Repurposed Drugs in Overcoming Chemoresistance: Exploring how non-cancer drugs can reverse resistance to standard chemotherapy agents.

Repurposed non-cancer drugs have emerged as a powerful strategy to overcome chemo-resistance in cancer therapy by targeting multiple mechanisms that cancer cells use to evade standard chemotherapy. This approach offers faster, cost-effective alternatives to developing new drugs and leverages existing safety and pharmacokinetic knowledge.

How Repurposed Drugs Reverse Chemoresistance

  • Multi-targeting cancer hallmarks and signaling pathways: Many repurposed drugs act on key cancer hallmarks such as sustaining proliferative signaling, evading growth suppressors, resisting cell death, and activating invasion/metastasis. They modulate pathways involved in drug resistance, including PI3K-AKT, WNT, NOTCH, and TGF-β, thereby restoring sensitivity to chemotherapy3.

  • Modulating tumor microenvironment (TME): Repurposed drugs can alter the TME to reduce protective niches for cancer cells, enhance immune responses, and disrupt stromal support that contributes to drug resistance32.

  • Targeting metabolic adaptations: Some repurposed agents inhibit altered cancer metabolism (e.g., glycolysis), which is often linked to resistance, thus sensitizing tumors to chemotherapeutics13.
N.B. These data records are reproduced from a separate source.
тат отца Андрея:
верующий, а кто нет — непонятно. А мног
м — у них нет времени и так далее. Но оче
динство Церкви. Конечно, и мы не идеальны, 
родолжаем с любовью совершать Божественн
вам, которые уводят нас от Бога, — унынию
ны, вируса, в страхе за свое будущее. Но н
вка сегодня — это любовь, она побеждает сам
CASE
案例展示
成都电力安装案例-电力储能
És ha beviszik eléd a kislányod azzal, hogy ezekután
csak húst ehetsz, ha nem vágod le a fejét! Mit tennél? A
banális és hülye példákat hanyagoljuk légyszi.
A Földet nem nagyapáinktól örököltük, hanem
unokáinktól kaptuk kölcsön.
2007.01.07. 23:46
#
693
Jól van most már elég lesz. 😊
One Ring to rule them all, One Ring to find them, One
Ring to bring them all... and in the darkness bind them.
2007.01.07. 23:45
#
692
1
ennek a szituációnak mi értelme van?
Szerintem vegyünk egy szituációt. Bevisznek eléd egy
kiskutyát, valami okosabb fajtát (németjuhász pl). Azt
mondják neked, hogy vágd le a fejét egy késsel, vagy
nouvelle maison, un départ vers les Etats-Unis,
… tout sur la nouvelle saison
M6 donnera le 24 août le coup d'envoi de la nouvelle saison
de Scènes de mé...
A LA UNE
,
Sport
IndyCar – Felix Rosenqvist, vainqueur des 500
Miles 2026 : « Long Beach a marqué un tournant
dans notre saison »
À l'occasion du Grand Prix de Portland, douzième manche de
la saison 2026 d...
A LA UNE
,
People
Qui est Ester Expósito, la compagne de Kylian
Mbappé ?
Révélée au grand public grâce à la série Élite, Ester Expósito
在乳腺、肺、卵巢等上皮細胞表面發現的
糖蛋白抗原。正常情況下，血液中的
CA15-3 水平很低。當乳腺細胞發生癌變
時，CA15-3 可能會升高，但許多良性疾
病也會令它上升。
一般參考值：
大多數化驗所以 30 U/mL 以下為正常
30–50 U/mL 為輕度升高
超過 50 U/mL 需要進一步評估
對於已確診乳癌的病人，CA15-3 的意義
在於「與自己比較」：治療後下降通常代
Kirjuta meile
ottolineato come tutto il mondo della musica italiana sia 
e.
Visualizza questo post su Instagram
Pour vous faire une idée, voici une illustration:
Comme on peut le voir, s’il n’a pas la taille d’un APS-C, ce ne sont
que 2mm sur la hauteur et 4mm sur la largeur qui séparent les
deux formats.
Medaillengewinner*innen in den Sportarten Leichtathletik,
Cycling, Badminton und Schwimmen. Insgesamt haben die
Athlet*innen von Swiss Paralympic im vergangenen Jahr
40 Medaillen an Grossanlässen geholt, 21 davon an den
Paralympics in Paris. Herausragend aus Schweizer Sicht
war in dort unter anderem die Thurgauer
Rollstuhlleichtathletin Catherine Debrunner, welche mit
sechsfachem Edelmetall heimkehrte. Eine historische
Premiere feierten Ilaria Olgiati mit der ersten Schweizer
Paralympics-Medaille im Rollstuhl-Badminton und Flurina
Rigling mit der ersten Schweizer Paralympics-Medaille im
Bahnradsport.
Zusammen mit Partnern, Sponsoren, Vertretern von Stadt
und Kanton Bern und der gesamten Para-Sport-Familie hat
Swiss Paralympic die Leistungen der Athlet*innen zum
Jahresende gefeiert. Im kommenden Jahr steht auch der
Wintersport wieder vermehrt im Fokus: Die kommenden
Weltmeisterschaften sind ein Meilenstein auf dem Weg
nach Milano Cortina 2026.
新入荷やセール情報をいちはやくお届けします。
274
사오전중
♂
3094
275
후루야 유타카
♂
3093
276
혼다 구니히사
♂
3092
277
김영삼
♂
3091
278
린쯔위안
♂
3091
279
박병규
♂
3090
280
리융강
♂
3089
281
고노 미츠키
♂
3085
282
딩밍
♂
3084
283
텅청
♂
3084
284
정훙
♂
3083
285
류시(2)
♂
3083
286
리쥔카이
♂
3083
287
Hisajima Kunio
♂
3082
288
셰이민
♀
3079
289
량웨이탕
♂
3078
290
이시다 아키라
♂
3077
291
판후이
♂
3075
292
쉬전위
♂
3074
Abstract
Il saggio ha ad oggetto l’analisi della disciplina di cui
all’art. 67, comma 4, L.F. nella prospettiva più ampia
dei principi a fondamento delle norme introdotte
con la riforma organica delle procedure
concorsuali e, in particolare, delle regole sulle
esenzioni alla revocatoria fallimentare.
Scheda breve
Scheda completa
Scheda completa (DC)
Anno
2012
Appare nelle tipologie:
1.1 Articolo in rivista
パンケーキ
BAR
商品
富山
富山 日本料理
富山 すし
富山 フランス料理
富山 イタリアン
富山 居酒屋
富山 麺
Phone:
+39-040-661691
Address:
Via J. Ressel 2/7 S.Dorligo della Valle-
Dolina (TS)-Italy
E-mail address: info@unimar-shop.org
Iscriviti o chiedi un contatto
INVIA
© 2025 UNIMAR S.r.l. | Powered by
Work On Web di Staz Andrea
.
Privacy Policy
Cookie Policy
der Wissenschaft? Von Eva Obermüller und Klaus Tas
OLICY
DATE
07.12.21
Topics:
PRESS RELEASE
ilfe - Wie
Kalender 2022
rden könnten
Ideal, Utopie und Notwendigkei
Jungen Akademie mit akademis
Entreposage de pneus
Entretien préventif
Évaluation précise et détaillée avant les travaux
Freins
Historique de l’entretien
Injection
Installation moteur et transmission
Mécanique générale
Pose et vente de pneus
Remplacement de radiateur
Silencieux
  • Inducing alternative cell death pathways: By activating apoptosis, autophagy, ferroptosis, or necrosis, repurposed drugs can kill cancer cells that have become resistant to conventional apoptosis-inducing chemotherapies4.

  • Reactivating tumor suppressor functions: Drugs that restore or mimic the activity of tumor suppressors like p53 can overcome resistance mechanisms that rely on their inactivation3.

  • Combination therapy to overcome resistance: Repurposed drugs are often used in combination with standard chemotherapy to attack cancer cells on multiple fronts, preventing or reversing resistance development246.

Examples and Advantages

  • Drugs originally developed for non-oncology indications—such as antidiabetics (metformin), antiparasitics (fenbendazole, mebendazole, ivermectin), and others—have demonstrated efficacy in preclinical and clinical studies in reversing chemoresistance16.

  • Repurposing reduces the drug development timeline from approximately 8 years to 3-4 years and significantly cuts costs, making it a practical strategy to address the urgent need for effective treatments against resistant cancers5.

  • The existing safety profiles of these drugs facilitate rapid clinical translation and combination with existing therapies6.


Summary

Repurposed drugs represent a promising and pragmatic approach to overcoming chemoresistance by exploiting their multi-target effects, established safety, and ability to be integrated into combination regimens, ultimately improving cancer treatment outcomes2346.